The volatile disk is for temporary storage of large files. It uses a Lustre filesystem and is thus inefficient for reading and writing of small files (those that are a few megabytes or smaller). Files are automatically deleted by a deletion algorithm that runs periodically. The deletion algorithm ensures that space is always available for new files to be written to volatile and that disk space is fairly shared among the experimental physics groups at the lab.

Definitions:
group (or hall): disk space on volatile is shared among several groups, for example, halla, hallb, etc.
subgroup (or project): Each group may or may not have subgroups that share the disk space of the group, for example a-apex and a-ar40 under the halla group. If a group has no subgroups it is treated as the one and only subgroup of that group. Global maximum is defined as maximum amount of volatile disk space summed over all groups. The deletion algorithm tries to keep actual space used must be below this.
subgroup quota: maximum amount of usage allowed for a subgroup. The deletion algorithm will try to reduce actual space used to be below this. The sum of all subgroup quotas generally exceeds the global size of the volatile disk by a substantial amount to allow burst usage by subgroups.
subgroup reservation: amount of disk space exempt from deletion.

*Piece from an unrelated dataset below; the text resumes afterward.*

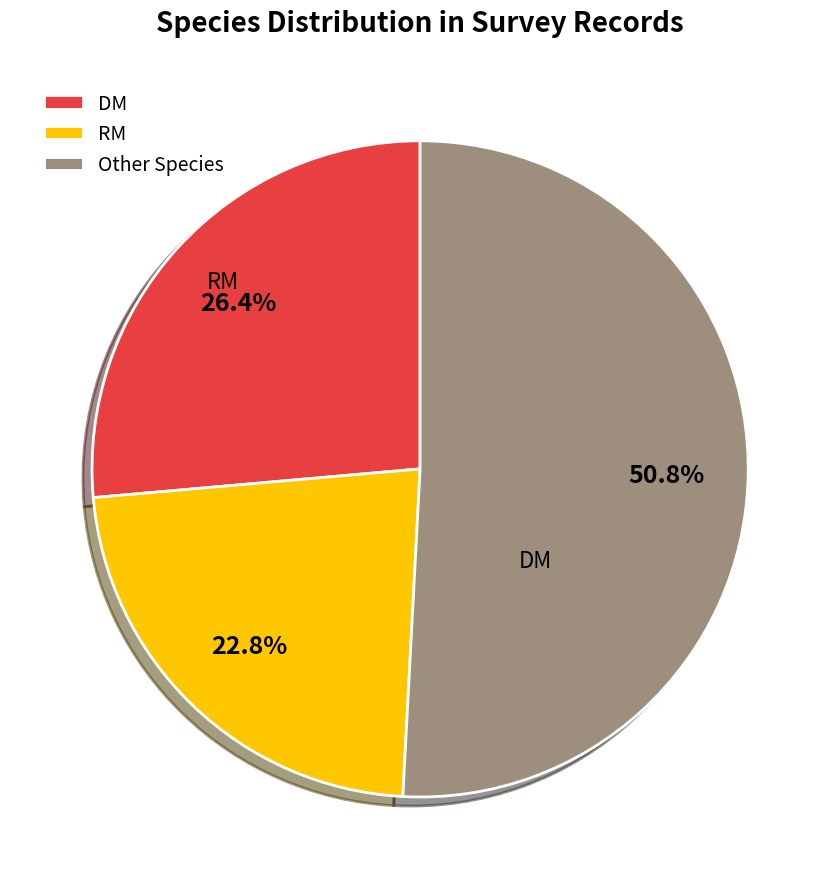

How many slices are in this pie chart?

3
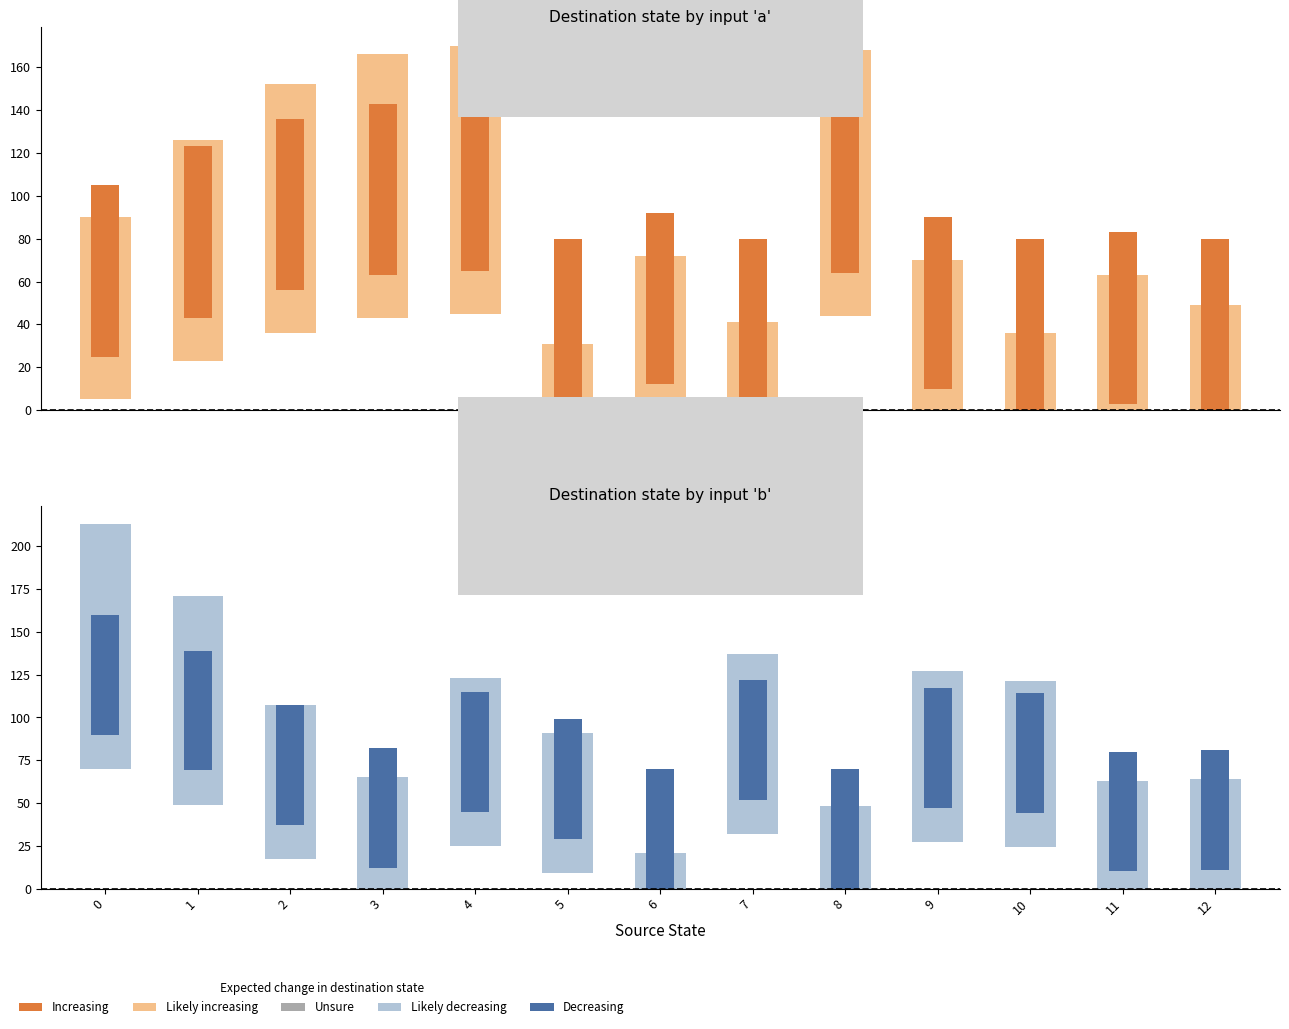

What is the average value of the Decreasing series?

70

If actual used space is below this, none of the files in this subgroup are subject deleted. If actual use is above this, files are subject to deletion by the deletion algorithm. The sum of all subgroup reservations is approximately equal to the global size of the volatile disk.

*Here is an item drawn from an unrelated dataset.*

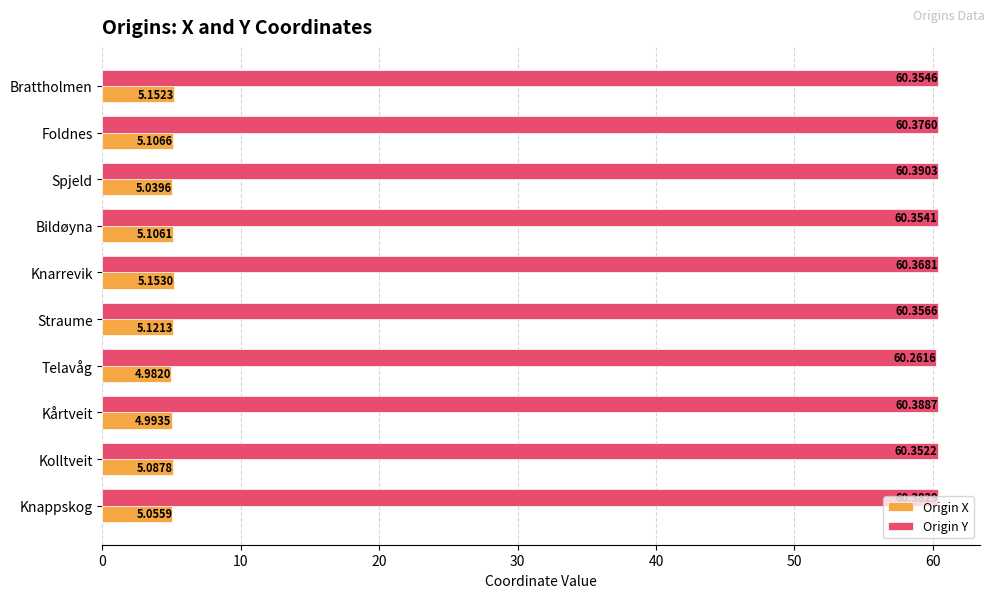

What are all the series names shown in the legend?

Origin X, Origin Y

For a listing of groups, subgroups, the global maximum, quotas, and reservations see the SciComp Web Portal

The deletion algorithm runs once a hour. It will delete files to enforce the constraints imposed by the global maximum, the subgroup quotas, and the subgroup reservations. The algorithm proceeds in four steps:
Step 1: All files which are not accessed more than six months will be deleted (use the file access time).
Step 2: All subgroups are brought under their respective quotas. Oldest files by modification age are deleted first.
Step 3: If the total space (summed over all groups/subgroups) is below the global maximum, nothing is done. If total space exceeds the global maximum, then files are deleted to bring the total space used below it. Files with the highest deletion index are deleted first. The deletion index is a product of two factors, the subgroup factor and the file factor.

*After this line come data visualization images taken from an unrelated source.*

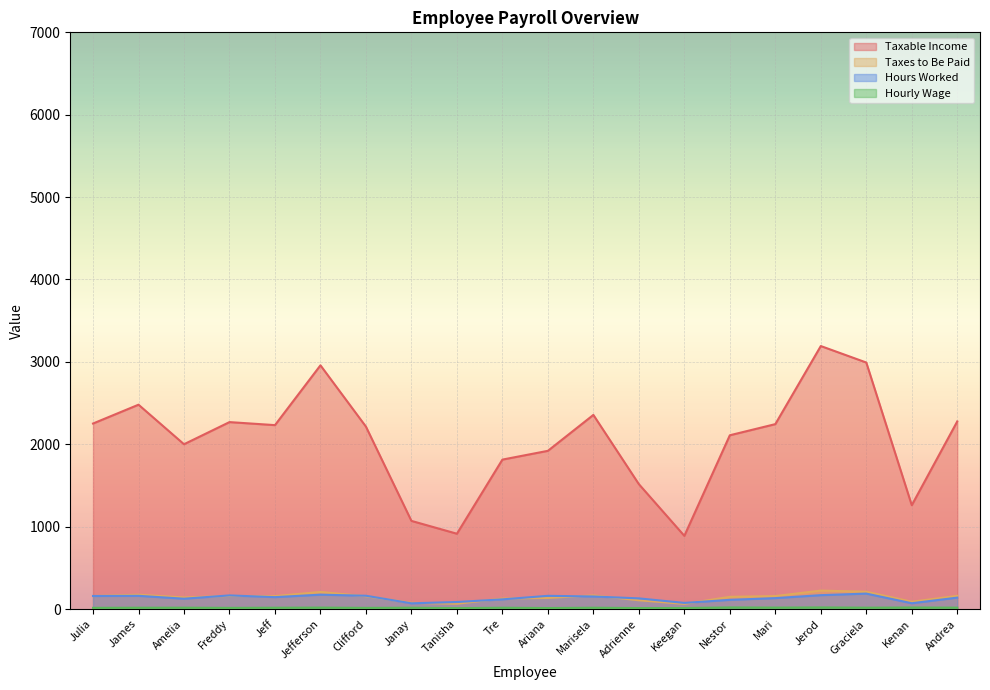

How many lines are shown in the chart?

4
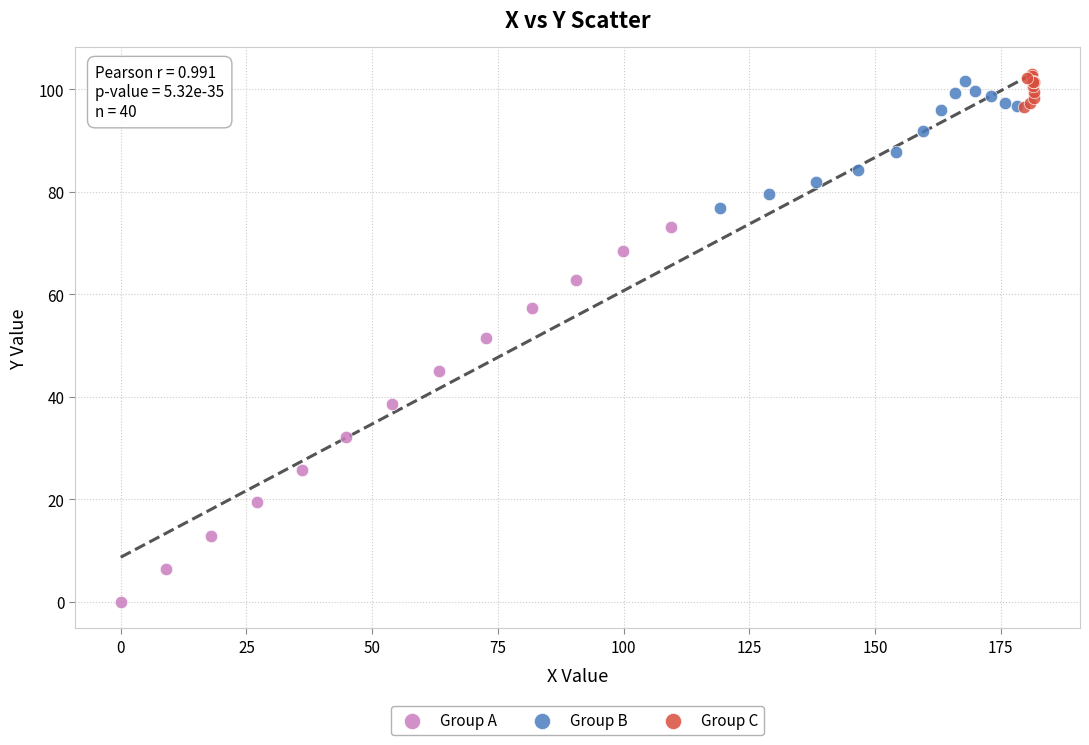

Which series contains the lowest Y value?

Group A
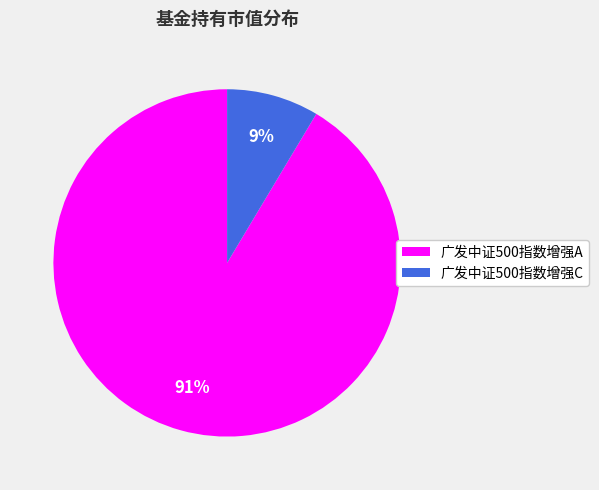

To the nearest percent, what is the combined percentage of 广发中证500指数增强C and 广发中证500指数增强A?

100%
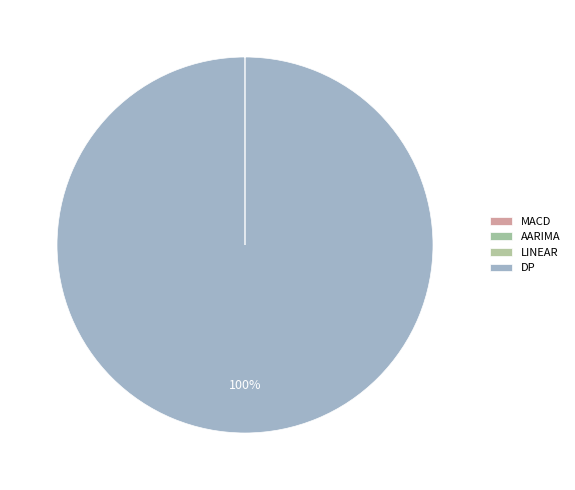

Does any single category account for the majority?

Yes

  deletion factor = (subgroup factor) * (file factor)

- The subgroup factor is calculated using its space used, reservation, and quota and is the same for all files in a subgroup.
- The file factor is the age of the file by modification time. Once the usage of a subgroup is below its reservation, no more files from that subgroup are deleted during the run of the algorithm.

Under rare circumstances the deletion algorithm may have to be run in addition to the regular scheduled runs, for example due to hardware re-configurations that reducing the total Lustre disk pool.